Cal State Fullerton Assistant Professor of Economics Alberto Rivera-Padilla looks at agricultural productivity as a major factor in income differences between countries and the related impacts on the farming profession and interregional trade in his new study, “Crop Choice, Trade Costs, and Agricultural Productivity,” which has been accepted by the Journal of Development Economics.
What motivated you to pursue this study of agricultural productivity? What do you hope the impact of this study will be?
The main motivation of this research is understanding income differences across countries. A large amount of literature has shown that agricultural productivity is crucial to understanding such differences because poor countries have a large employment share in agriculture, and productivity is very low in that sector compared to rich countries. I hope that this study impacts the literature by pushing the discussion to farming decisions, especially crop choices, as a key component of agricultural productivity in poor countries. The study also has important policy implications. It shows that reducing interregional trade costs in developing countries could induce farmers to specialize in cash crops with higher returns.
You found that most farmers grow staple crops, despite the fact that labor productivity in cash crops is substantially higher. What are the consequences of this?

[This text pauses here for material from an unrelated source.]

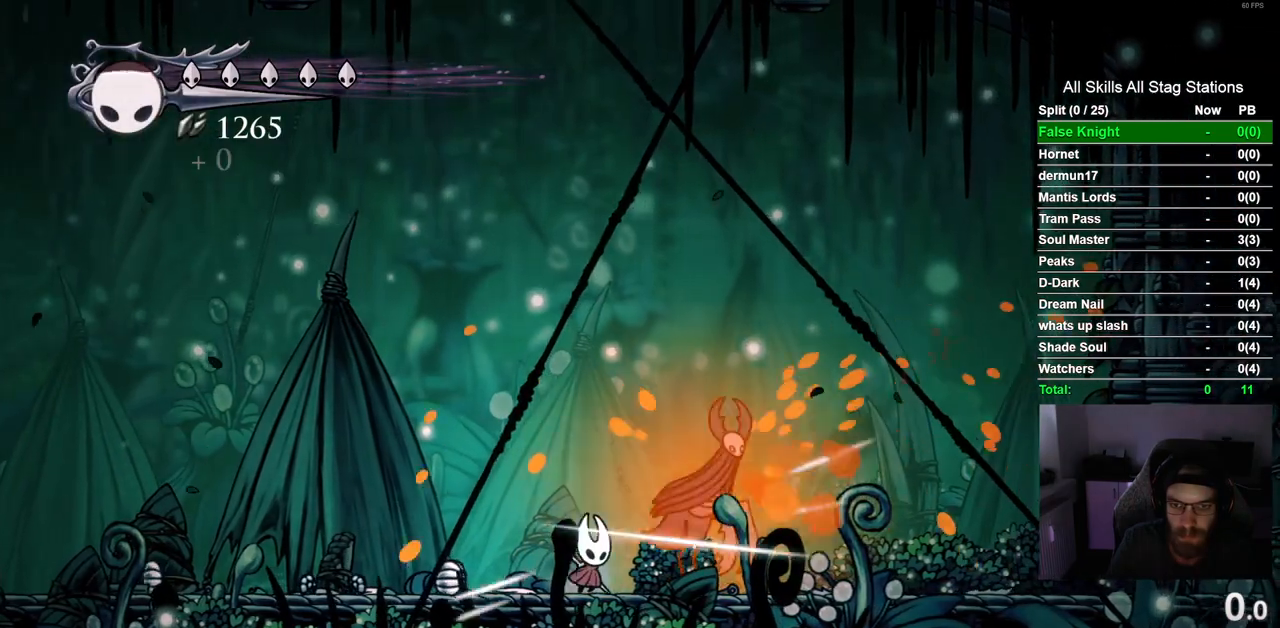
{"dt_ms": 500, "buttons": ["DPAD_LEFT"], "left_stick": "center", "right_stick": "center", "events": [[100, "DPAD_RIGHT", "down"], [183, "DPAD_RIGHT", "up"], [317, "DPAD_LEFT", "down"]]}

The main implication is that the puzzling relationship between relatively high employment and low agricultural productivity in developing countries is largely driven by the also puzzling allocation of resources to low-productivity staple crops. In the case of Mexico, most farmers grow maize or other grains even when many cash crops have a much higher productivity in terms of labor and land. The paper argues that a high share of farmers chooses to grow staple grains because farmers can survive by growing and consuming crops like maize, and high trade costs are a barrier to enter cash crop markets. Moreover, if we think about rural poverty, the results imply that incentivizing farmers to grow cash crops could raise incomes in those regions. Finally, these results are related to differences in farming mechanization across countries. For example, grain production in the United States is highly mechanized, while in developing countries like Mexico subsistence grain farming is mostly labor intensive. These facts suggest that there is a relationship between farming modernization, labor allocations across types of crops, and agricultural labor productivity.
What is the most interesting or notable thing you learned from this study?
That value added per worker can be substantially high for certain types of crops in developing countries. In particular, the evidence suggests that more Mexican farmers should be specializing in fruits (cash crops), but they are not doing it. Why? This is the main question that I got from working in this project. I learned that subsistence needs and interregional trade costs can provide a partial answer to that question, but there could be other complementary explanations.